◆ **WHAT IS NEEDED**: Find the string "страница" in the data, then copy every line where it is found.

══ DATA RECORDS

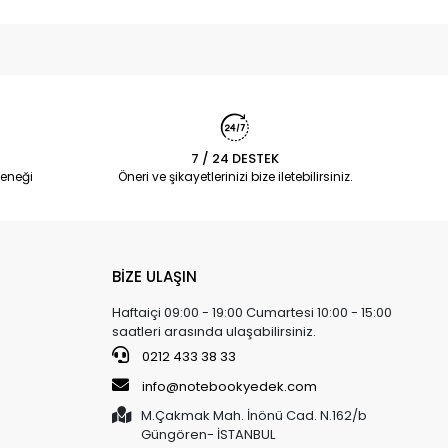
7 / 24 DESTEK
eneği
Öneri ve şikayetlerinizi bize iletebilirsiniz.
BİZE ULAŞIN
Haftaiçi 09:00 - 19:00 Cumartesi 10:00 - 15:00
saatleri arasında ulaşabilirsiniz.
0212 433 38 33
info@notebookyedek.com
M.Çakmak Mah. İnönü Cad. N.162/b
Güngören- İSTANBUL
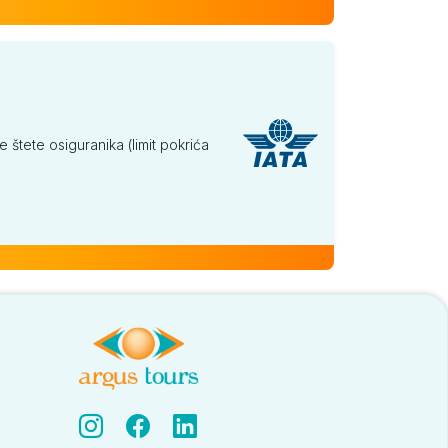
tete osiguranika (limit pokrića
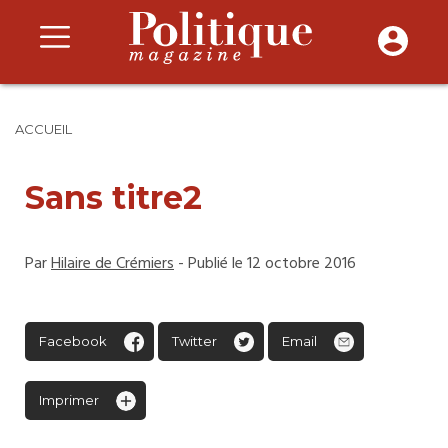
ACCUEIL
Sans titre2
Par
Hilaire de Crémiers
- Publié le 12 octobre 2016
Facebook
Twitter
Email
Imprimer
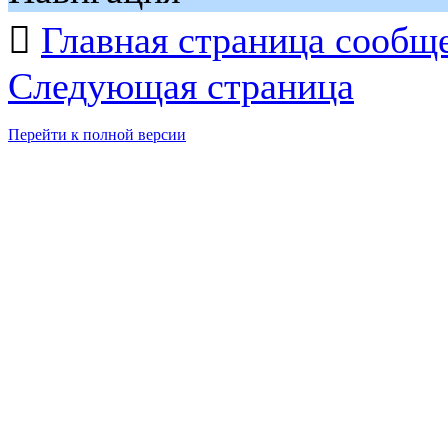

Главная страница сообщ
Следующая страница
Перейти к полной версии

════

◆ **ANSWER TO THIS PROBLEM**:
Главная страница сообщ
Следующая страница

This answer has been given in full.